- _PROMPT_
Return only the line that contains "index dip: (428, 280)" and each line after it, through the last line of the data below, copied exactly.

Data excerpts:
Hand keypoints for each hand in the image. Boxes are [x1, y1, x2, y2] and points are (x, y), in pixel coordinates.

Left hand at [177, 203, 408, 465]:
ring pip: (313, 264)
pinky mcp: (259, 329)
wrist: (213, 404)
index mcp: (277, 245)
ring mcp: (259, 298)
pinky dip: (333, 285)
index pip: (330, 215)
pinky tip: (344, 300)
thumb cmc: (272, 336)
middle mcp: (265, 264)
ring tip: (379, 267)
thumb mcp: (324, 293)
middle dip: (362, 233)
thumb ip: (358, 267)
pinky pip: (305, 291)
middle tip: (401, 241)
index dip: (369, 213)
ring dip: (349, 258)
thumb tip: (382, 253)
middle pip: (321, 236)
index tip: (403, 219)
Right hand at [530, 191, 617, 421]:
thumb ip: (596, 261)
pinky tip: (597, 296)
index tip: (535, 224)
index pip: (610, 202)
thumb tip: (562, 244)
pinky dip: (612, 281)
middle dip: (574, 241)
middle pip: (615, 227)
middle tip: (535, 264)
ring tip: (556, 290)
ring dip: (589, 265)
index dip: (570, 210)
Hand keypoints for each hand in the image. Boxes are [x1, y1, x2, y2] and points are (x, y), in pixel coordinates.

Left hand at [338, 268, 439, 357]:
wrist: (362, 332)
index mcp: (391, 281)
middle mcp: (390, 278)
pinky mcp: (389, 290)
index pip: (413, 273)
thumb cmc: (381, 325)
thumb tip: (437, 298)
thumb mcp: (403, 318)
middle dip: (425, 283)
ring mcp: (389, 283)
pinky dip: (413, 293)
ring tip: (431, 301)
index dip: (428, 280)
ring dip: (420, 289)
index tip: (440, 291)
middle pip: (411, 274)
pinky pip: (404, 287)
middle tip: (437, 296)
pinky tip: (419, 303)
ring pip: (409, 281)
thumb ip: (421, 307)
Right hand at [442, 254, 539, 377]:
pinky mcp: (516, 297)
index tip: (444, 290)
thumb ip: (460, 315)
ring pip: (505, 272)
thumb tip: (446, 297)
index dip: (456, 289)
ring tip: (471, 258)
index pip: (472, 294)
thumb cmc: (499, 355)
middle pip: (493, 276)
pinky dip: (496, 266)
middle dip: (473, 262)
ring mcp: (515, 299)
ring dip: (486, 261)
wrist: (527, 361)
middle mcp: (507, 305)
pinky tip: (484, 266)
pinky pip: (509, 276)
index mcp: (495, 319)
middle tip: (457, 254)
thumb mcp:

- _YOUR RESPONSE_
index dip: (428, 280)
ring dip: (420, 289)
index tip: (440, 291)
middle pip: (411, 274)
pinky pip: (404, 287)
middle tip: (437, 296)
pinky tip: (419, 303)
ring pip: (409, 281)
thumb ip: (421, 307)
Right hand at [442, 254, 539, 377]:
pinky mcp: (516, 297)
index tip: (444, 290)
thumb ip: (460, 315)
ring pip: (505, 272)
thumb tip: (446, 297)
index dip: (456, 289)
ring tip: (471, 258)
index pip: (472, 294)
thumb cmc: (499, 355)
middle pip: (493, 276)
pinky dip: (496, 266)
middle dip: (473, 262)
ring mcp: (515, 299)
ring dip: (486, 261)
wrist: (527, 361)
middle mcp: (507, 305)
pinky tip: (484, 266)
pinky pip: (509, 276)
index mcp: (495, 319)
middle tip: (457, 254)
thumb mcp:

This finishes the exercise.